The documentation for overload would be amended to extend the complete list of keys that can be specified in the use overload statement to include substr. The module overload::substr code and documentation should be used as a reference and guide for implementation in core. Note that the current documentation for this module highlights a need for additional tests, which must be a part of a core implementation.

An open question is whether split requires an overload target, and should a fallback implementation be provided using the overloaded substr?

Backwards Compatibility

substr

There is no need autogenerate an implementation for substr if it is missing, as the stringification will happen as it does now.

overload::substr would become an optional dependency for modules that needs to support older Perls.

join

If code relies upon the join function to convert objects to plain strings, this would break that code, thus a feature flag seems necessary.

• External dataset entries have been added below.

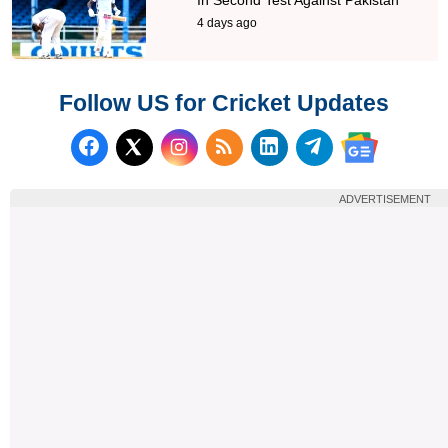
4 days ago
Follow US for Cricket Updates
Follow us on Facebook
Subscribe to our RSS Fee
Follow us on LinkedI
Follow us on T
Follow us on X (Twitter)
Follow us 
ADVERTISEMENT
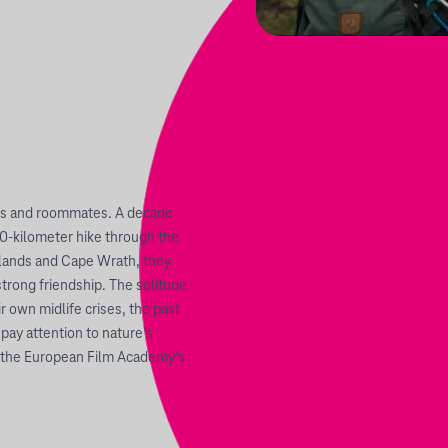
ends and roommates. A decade
600-kilometer hike through the
ghlands and Cape Wrath, they
strong friendship. The solitude
 own midlife crises, the past
 pay attention to nature’s
o the European Film Academy’s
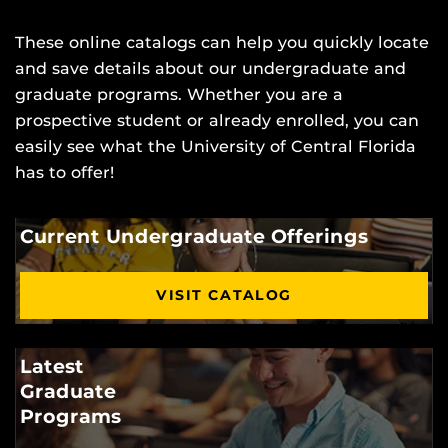
These online catalogs can help you quickly locate
and save details about our undergraduate and
graduate programs. Whether you are a
prospective student or already enrolled, you can
easily see what the University of Central Florida
has to offer!
Current Undergraduate Offerings
VISIT CATALOG
Latest
Graduate
Programs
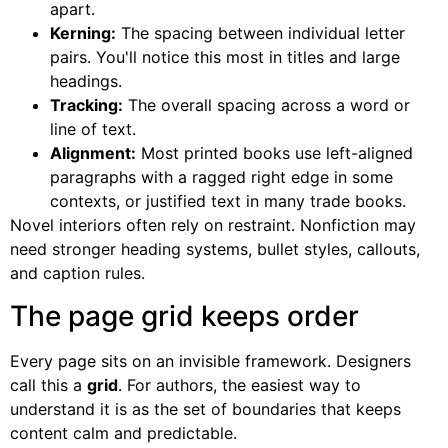
apart.
Kerning:
The spacing between individual letter
pairs. You'll notice this most in titles and large
headings.
Tracking:
The overall spacing across a word or
line of text.
Alignment:
Most printed books use left-aligned
paragraphs with a ragged right edge in some
contexts, or justified text in many trade books.
Novel interiors often rely on restraint. Nonfiction may
need stronger heading systems, bullet styles, callouts,
and caption rules.
The page grid keeps order
Every page sits on an invisible framework. Designers
call this a
grid
. For authors, the easiest way to
understand it is as the set of boundaries that keeps
content calm and predictable.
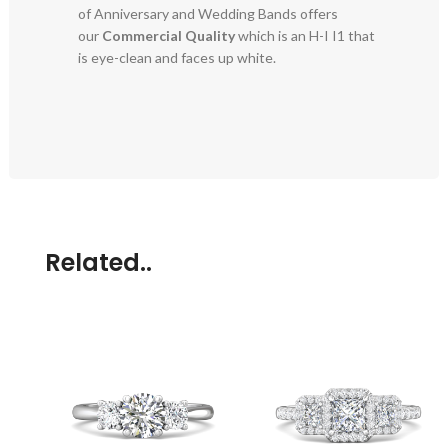
of Anniversary and Wedding Bands offers
our
Commercial Quality
which is an H-I I1 that
is eye-clean and faces up white.
Related..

Modules with overloading, which had to implement their own join (to get a different behaviour than the stringification of the builtin join) could add version-conditional logic to work with different versions of Perl and delegate to the builtin join if the feature is available. New modules may choose not to implement their own join, thus dropping support for older versions of perl.

Security Implications

We do not yet foresee security issues. Guidance is welcome.

Examples

For join:

# When @list contains elements with concat overloading, we expect this code:

my $ret = join $sep, @list;

# To behave like this code:

use List::Util 'reduce';

my $ret = reduce { ( $a . $sep ) . $b } @list;

For substr, the overload::substr module will be the guide for an initial implementation. Its documentation includes the following example:

package My::Stringlike::Object;

use overload::substr;

sub _substr
{
   my $self = shift;
   if( @_ > 2 ) {
      $self->replace_substr( @_ );
   }
   else {
      return $self->get_substr( @_ );
   }
}

Prototype Implementation

For substr: https://metacpan.org/pod/overload::substr.

Future Scope

Looking at perlfunc, we find numerous builtins which, when applied on a string, will return a modified version of the string. Each of these is worthy of discussion:

Rejected Ideas

Not applicable.

Open Issues

None yet.

Copyright (C) 2021, Philippe Bruhat and Eric Herman.

This document and code and documentation within it may be used, redistributed and/or modified under the same terms as Perl itself.